Farm Laws, Farmer Protests and Agrarian Crisis : Dr Jaya mehta

 

Dr Jaya Mehta, economist and activist, has been associated with the Joshi-Adhikari Institute of Social Studies, author of many books who coordinated an all India study of the Agrarian Crisis delivered a special lecture on ‘Farm Laws, Farmer Protests and Agrarian Crisis’ on 27 th December 2020.
Abstract of talk :
The reforms in agricultural marketing contained in the three farm laws were first announced by the finance minister on 15th May 2020 as Prime Minister’s relief package for the people. When Covid and lock-down had created crisis in the entire economy, migrant workers were walking hundreds of kilometers to reach home and the majority of households desperately needed state support and protection, the Modi government chose to withdraw state intervention and deregulate market forces in agriculture to leave people in complete disarray. After the controversial monsoon session of parliament, the reforms to deregulate market became laws.

The farmers of Punjab and Haryana started protesting against the farm bills even before they were introduced in the Lok Sabha. They could see that what was recommended by the government as market incentive for farmers was actually a threat to the process of state procurement and guarantee of minimum support price. The farm bills represented a step towards transferring agricultural produce markets entirely in the hands of domestic and multinational agribusiness. From 27th November, the protest against the farm laws has gathered enormous momentum. Not only farmers across the country have joined in, other marginalized sections of rural and urban informal sector have also identified their self- interest as linked to the existing market structure. They do not want it disturbed by the new farm laws. The infrastructure of PDS which offers food security to them, may become redundant if state procurement of grains is undermined.

Such spread out base of the movement not only makes the existing protest robust and resilient, it also offers a hope that the marginalized section will gather strength and confidence to demand their share in the economic and political space which has been appropriated by big capital.
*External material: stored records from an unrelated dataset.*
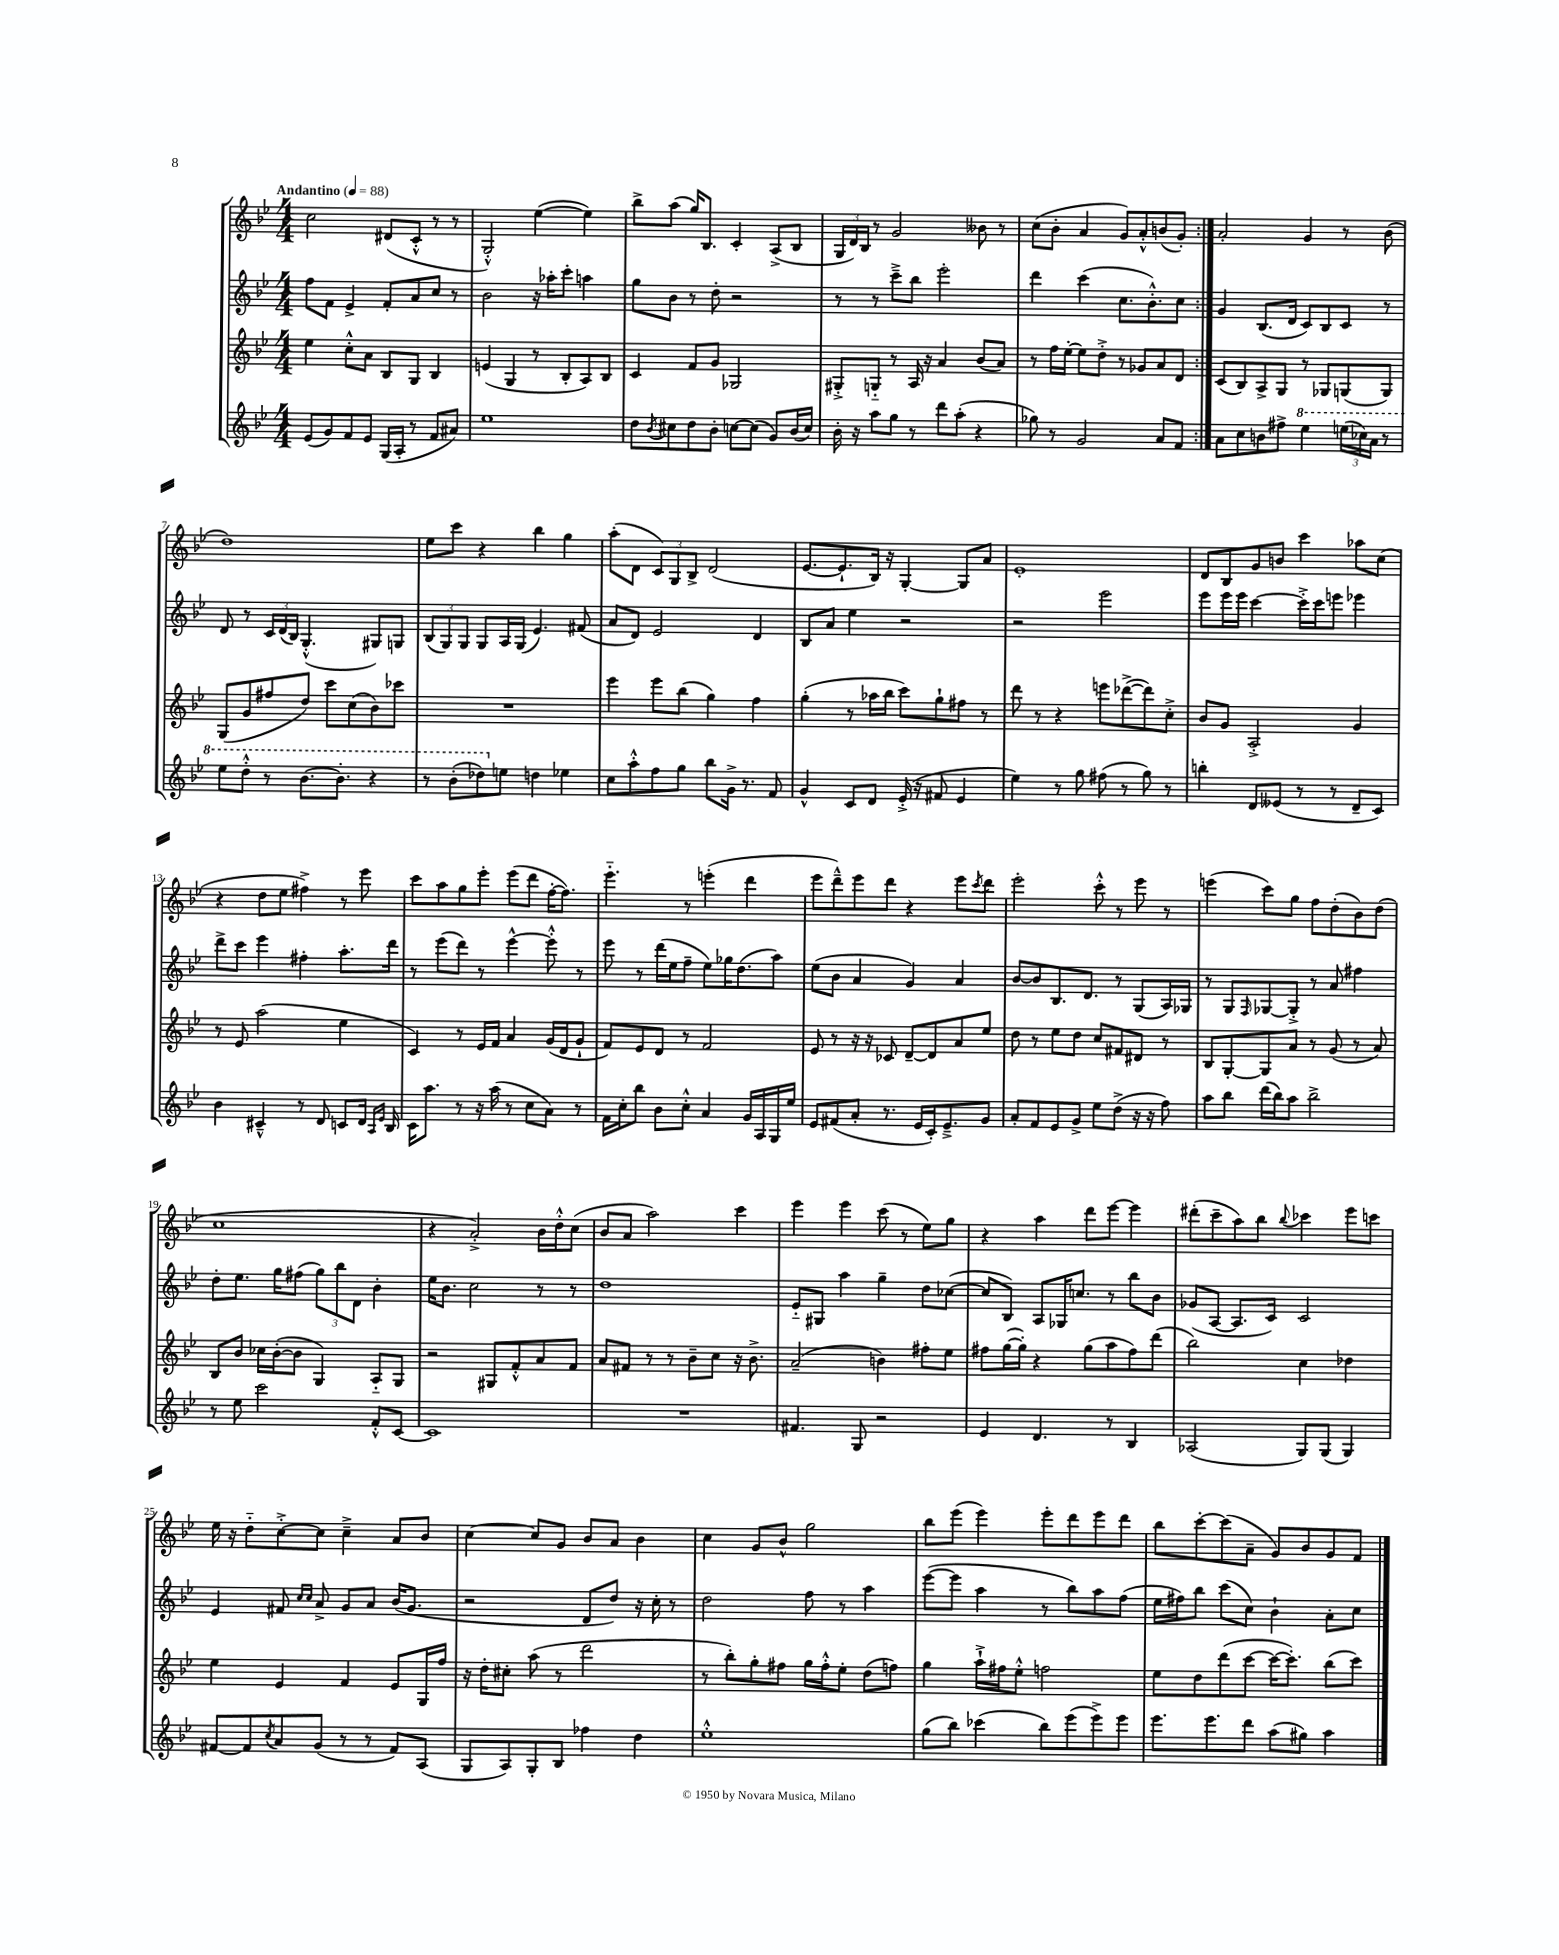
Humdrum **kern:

**kern	**kern	**kern	**kern
*part4	*part3	*part2	*part1
*staff4	*staff3	*staff2	*staff1
*clefG2	*clefG2	*clefG2	*clefG2
*k[b-e-]	*k[b-e-]	*k[b-e-]	*k[b-e-]
*M4/4	*M4/4	*M4/4	*M4/4
*MM88	*MM88	*MM88	*MM88
=1	=1	=1	=1
!	!	!	!LO:TX:a:B:t=Andantino
(8e-/L	4ee-\	8ff\L	2cc\
8g/)	.	8f\J	.
8f/	8cc'^^\L	4e-^/	.
8e-/J	8a\J	.	.
(16G/LL	8B-/L	8f'/L	(8d#X/L
16A'/JJ	.	.	.
8r	8G/J	8a/	8c'^^/J
8f/L	4B-/	8cc/J	8r
8a#X/J)	.	8r	8r
=2	=2	=2	=2
1ee-	(4en/	2b-\	2G'^^/)
.	4G/	.	.
.	8r	16r	([4ee-\
.	.	16aa-X'\KL	.
.	8B-'/L	8ccc'\J	.
.	8A/)	4aan\	4ee-\])
.	8B-/J	.	.
=3	=3	=3	=3
8dd\L	4c/	8gg\L	8bb-^\L
8qb-/	.	.	.
8cc#X\	.	8b-\J	(8aa\J
8dd\	8f/L	8r	16gg/KL)
.	.	.	8.B-/J
8b-'\J	8g/J	8dd'\	.
[8ccn\L	2G-X/	2r	4c'/
(8cc\J]	.	.	.
8g/L)	.	.	(8A^/L
(16b-/L	.	.	8B-/J
16cc/JJ)	.	.	.
=4	=4	=4	=4
16b-'\	8G#X'^/L	8r	24G/LL
.	.	.	24d/)
16r	.	.	.
.	.	.	24B-/JJ
8aa\L	8Gn/J	8r	8r
8gg\J	8r	8ccc~^\L	2g/
8r	16A/	8bb-\J	.
.	16r	.	.
8ddd\L	4a/	2eee-'\	.
(8aa'\J	.	.	.
4r	(8b-/L	.	8b--X\
.	8a/J)	.	8r
=5	=5	=5	=5
8gg-X\)	8r	4ddd\	(8cc\L
8r	16ff\LL	.	8b-'\J
.	[16ee-'\JJ	.	.
2g/	8ee-\L]	(4ccc\	4a/
.	8dd'^\J	.	.
.	8r	8.cc\L	8g/L)
.	8g-X/L	.	8a'^^/
.	.	8.b-'^^\)	.
8a/L	8a/	.	(8bn/
8f/J	8d/J	8cc\J	8g'/J)
=6:|!	=6:|!	=6:|!	=6:|!
8a\L	(8c/L	4g/	2a'/
8cc\	8B-/)	.	.
8bn\	8A^/	(8.B-/L	.
8ff#X^\J	8G/J	.	.
.	.	16d/Jk	.
*8va	*	*	*
4eee-\	8r	8c/L)	4g/
.	8G-X/L	8B-/	.
(24eeen\LL	(8Gn/	8c/J	8r
24ccc-X\)	.	.	.
24aa\JJ	.	.	.
8r	8G/J)	8r	(8b-\
!!LO:LB:g=z
=7	=7	=7	=7
8eee-\L	(8G/L	8d/	1dd)
8ddd'^^\J	8g/	8r	.
8r	8ff#X/	24c/LL	.
.	.	(24d/	.
.	.	24B-/JJ)	.
[8.bb-\L	8dd/J)	(4.G'^^/	.
.	8ccc\L	.	.
8.bb-'\J]	.	.	.
.	(8cc\	.	.
4r	8b-\)	8G#X/L)	.
.	8ccc-X\J	8Gn/J	.
=8	=8	=8	=8
8r	1r	(12B-/L	8ee-\L
.	.	12G/)	.
(8bb-'\L	.	.	8ccc\J
.	.	12G/J	.
8ddd-X\)	.	8G/L	4r
*X8va	*	*	*
8een\J	.	16A/L	.
.	.	(16G/JJ	.
4ddn\	.	4.e-/)	4bb-\
4ee-X\	.	.	4gg\
.	.	(8f#X/	.
=9	=9	=9	=9
8cc\L	4eee-\	8a/L	(8aa'\L
8aa'^^\	.	8d/J)	8d\J
8ff\	8eee-\L	2e-/	12c/L)
.	.	.	12G/
8gg\J	(8bb-\J	.	.
.	.	.	12B-^/J
8bb-\L	4gg\)	.	(2d/
16g^\Jk	.	.	.
8.r	.	.	.
.	4ff\	4d/	.
8f/	.	.	.
=10	=10	=10	=10
4g^^/	(4gg'\	8B-/L	[8.e-/L
.	.	8a/J	.
.	.	.	8.e-`/]
8c/L	8r	4ee-\	.
8d/J	16aa-X\LL	.	16B-/Jk)
.	16bb-\JJ	.	16r
(16e-'^/	8ccc\L)	2r	[4G'/
16r	.	.	.
8f#X/	8gg`\	.	.
4e-/	8ff#X\J	.	8G/L]
.	8r	.	8a/J
=11	=11	=11	=11
4ee-\)	8ddd\	2r	1e-'
.	8r	.	.
8r	4r	.	.
8gg\	.	.	.
(8ff#X\	8eeen\L	2eee-\	.
8r	([8ddd-X^\	.	.
8gg\)	8ddd-\])	.	.
8r	8cc'^\J	.	.
=12	=12	=12	=12
4bbn'\	8b-/L	8eee-\L	8d/L
.	8g/J	16eee-\L	8B-/
.	.	16eee-\JJ	.
8d/L	2A'^/	[4ccc\	8g/
(8e--X/J	.	.	8bn/J
8r	.	16ccc'^\LL]	4ccc\
.	.	16ccc\J	.
8r	.	8eeen\J	.
8d~/L	4g/	4eee-X\	8aa-X\L
8c/J)	.	.	(8cc\J
!!LO:LB:g=z
=13	=13	=13	=13
4b-\	8r	8ddd^\L	4r
.	8e-/	8ccc\J	.
4c#X~^^/	(2aa\	4eee-\	8dd\L
.	.	.	8ee-\J
8r	.	4ff#X'\	4ff#X^\)
8d/	.	.	.
8cn/L	4ee-\	8.aa'\L	8r
16d/Jk	.	.	8eee-\
16qqA/LL	.	.	.
16qqe-/JJ	.	.	.
16B-/	.	16ddd\Jk	.
=14	=14	=14	=14
16c\KL	4c/)	8r	8ccc\L
8.aa\J	.	.	.
.	.	(8eee-\L	8aa\
8r	8r	8ddd\J)	8gg\
16r	16e-/LL	8r	8eee-'\J
(16aa\	16f/JJ	.	.
8r	4a/	[4eee-^^\	(8eee-\L
8cc\L	.	.	8ddd\J
8a\J)	(16g/LL	8eee-'^^\]	[16ff'\KL
.	16d/J	.	8.ff\J])
8r	8g`/J	8r	.
=15	=15	=15	=15
16f\LL	8f/L)	8eee-\	4.eee-\
16cc'\J	.	.	.
8bb-\J	8e-/	8r	.
8b-\L	8d/J	(16ddd\LL	.
.	.	16ee-\J	.
8cc'^^\J	8r	8ff~\J	8r
4a/	2f/	8ee-\L)	(4eeen'\
.	.	16gg-X\K	.
.	.	(8.dd\	.
16g/LL	.	.	4ddd\
16A/	.	.	.
16G/	.	8aa\J)	.
16ee-/JJ	.	.	.
=16	=16	=16	=16
8e-/L	8e-/	(8ee-\L	8eee-\L
(8f#X/	8r	8b-\J	8ddd~^^\)
8a'/J	16r	4a/	8eee-\
.	16r	.	.
8.r	8c-X/	.	8ddd\J
.	[8d~/L	4g/)	4r
16e-/LL	.	.	.
16c'/J)	8d/]	.	.
8.e-~^/	.	.	.
.	8a/	4a/	8eee-\L
.	.	.	8qccc/
8g/J	8ee-/J	.	8ddd\J
=17	=17	=17	=17
8a'/L	8dd\	[8b-/L	2eee-'\
8f/	8r	8b-/]	.
8e-/	8ee-\L	8.B-/	.
8g^/J	8dd\J	.	.
.	.	8.d/J	.
8ee-\L	8cc/L	.	8ccc'^^\
(8dd^\J	8f#X/	8r	8r
16r	8d#X/J	(8G/L	8eee-\
16r	.	.	.
8ff\)	8r	16A/L)	8r
.	.	16G-X/JJ	.
=18	=18	=18	=18
8aa\L	8B-/L	8r	(4eeen\
8bb-\J	[8G'/	8G/L	.
.	.	16qqF/	.
(16ddd\LL	8G/]	[8G-X/	8ccc\L)
16bb-\J)	.	.	.
8aa\J	8a/J	8G-'^/J]	8gg\J
2bb-^\	8r	8r	8ff\L
.	(8g/	8a/	(8dd'\
.	8r	4ff#X\	8b-\)
.	8a/)	.	(8dd\J
!!LO:LB:g=z
=19	=19	=19	=19
8r	8B-/L	8dd'\L	1cc
8ee-\	8b-/J	8.ee-\J	.
2ccc\	16cc-X\LL	.	.
.	([16b-'\J	16gg\KL	.
.	8b-\J]	(8ff#X\J	.
.	4G/)	12gg\L)	.
.	.	12bb-\	.
.	.	12d\J	.
8f'^^/L	8A/L	4b-'\	.
[8c/J	8G/J	.	.
=20	=20	=20	=20
1c]	2r	16ee-\KL	4r
.	.	8.b-\J	.
.	.	2cc\	2a'^/)
.	8G#X/L	.	.
.	8f'^^/	.	.
.	8a/	8r	16b-\LL
.	.	.	16dd'^^\J
.	8f/J	8r	(8cc\J
=21	=21	=21	=21
1r	8a/L	1dd	8b-/L
.	8f#X/J	.	8a/J
.	8r	.	2aa\)
.	8r	.	.
.	8b-~\L	.	.
.	8cc\J	.	.
.	16r	.	4ccc\
.	8.b-^\	.	.
=22	=22	=22	=22
4.f#X/	(2a~/	8e-/L	4eee-\
.	.	8G#X/J	.
.	.	4aa\	4eee-\
8G/	.	.	.
2r	4bn\)	4gg~\	(8ccc\
.	.	.	8r
.	8ff#X'\L	8dd\L	8ee-\L)
.	8ee-\J	([8cc-X\J	8gg\J
=23	=23	=23	=23
4e-/	8ff#X\L	8cc-/L]	4r
.	([16gg\L	8B-/J)	.
.	16gg'\JJ])	.	.
4.d/	4r	8A/L	4aa\
.	.	16G-X/K	.
.	.	8.ccn/J	.
.	(8gg\L	.	8ddd\L
8r	8aa\	8r	[8eee-\J
4B-/	8ff#\)	8bb-\L	4eee-\]
.	(8ddd\J	8b-\J	.
=24	=24	=24	=24
(2A-X/	2bb-\)	(8g-X/L	(8ddd#X'\L
.	.	[8A/J	8ccc~\
.	.	8.A/L]	8aa\)
.	.	.	8bb-\J
.	.	16c/Jk)	.
.	.	.	8qqbb-/
8G/L)	4cc\	2c/	4ccc-X\
(8G/J	.	.	.
4G/)	4dd-X\	.	8eee-\L
.	.	.	8cccn\J
!!LO:LB:g=z
=25	=25	=25	=25
[8f#X/L	4ee-\	4e-/	16ee-\
.	.	.	16r
8f#/]	.	.	8dd\L
8qcc/	.	.	.
8a/	4e-/	8f#X/	[8cc'^\
.	.	16qqcc/LL	.
.	.	16qqcc/JJ	.
(8g/J	.	8a^/	8cc\J]
8r	4f/	8g/L	4cc~^\
8r	.	8a/J	.
8f#/L)	8e-/L	(16b-/KL	8a/L
.	.	8.g/J	.
(8A/J	16G/L	.	8b-/J
.	16ff/JJ	.	.
=26	=26	=26	=26
8G/L	16r	2r	[4cc\
.	16dd'\KL	.	.
8A/)	8cc#X'\J	.	.
8G'/	(8aa\	.	8cc/L]
8B-/J	8r	.	8g/J
4ff-X\	2ddd\	8d/L	8b-/L
.	.	8dd/J)	8a/J
4dd\	.	16r	4b-\
.	.	16cc'\	.
.	.	8r	.
=27	=27	=27	=27
1ee-'^^	8r	2dd\	4cc\
.	8bb-'\L)	.	.
.	8gg'\	.	8g/L
.	8ff#X\J	.	8b-^^/J
.	16gg\LL	8ff\	2gg\
.	16ff#'^^\J	.	.
.	8ee-'\J	8r	.
.	(8dd\L	4aa\	.
.	8ffn\J)	.	.
=28	=28	=28	=28
(8gg\L	4gg\	([8eee-\L	8bb-\L
8bb-\J)	.	8eee-\J]	(8eee-\J
(4ccc-X\	16aa`^\LL	4aa\	4eee-\)
.	16ff#X\J	.	.
.	8ee-'^^\J	.	.
8bb-\L)	2ffn\	8r	8eee-'\L
(8eee-\	.	8bb-\L)	8ddd\
8eee-^\)	.	8aa\	8eee-\
8eee-\J	.	(8ff\J	8ddd\J
=29	=29	=29	=29
8.eee-\L	8ee-\L	16ee-\LL	8bb-\L
.	.	16ff#X\J)	.
.	8dd\	8bb-\J	[8ccc'\
8.eee-\	.	.	.
.	(8ddd\	(8ccc\L	(8ccc\]
8ddd\J	[8ccc\J	8cc\J)	8a~\J
(8aa\L	16ccc\KL_	4b-`\	8g/L)
.	8.ccc'\J])	.	.
8gg#X\J)	.	.	8b-/
4aa\	(8bb-\L	8a'\L	8g/
.	8ccc\J)	8cc\J	8f/J
==	==	==	==
*-	*-	*-	*-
Although agrarian crisis has precipitated since 1990s, its roots can be traced far behind in the land reform period and early industrialization initiative. Seventy years after independence we still have 50% of the workforce (245 million men and women) dependent on agriculture for their livelihoods. But the main resource base namely land is limited and dignified livelihood cannot be provided through direct farm activities. The industrialization and modernization trajectory in the post-independent period has failed to create requisite employment space for surplus labor which remains confined to agriculture. Resolution of agrarian crisis then demands a radical restructuring of land labor relations and alongside a change in production relations and production process outside of agriculture so that distorted employment pattern can be corrected. This requires a robust political movement but also a delineation of alternative development paradigm and production structure. Formation of collective economic base in agriculture and urban informal sector is a necessary step in this direction.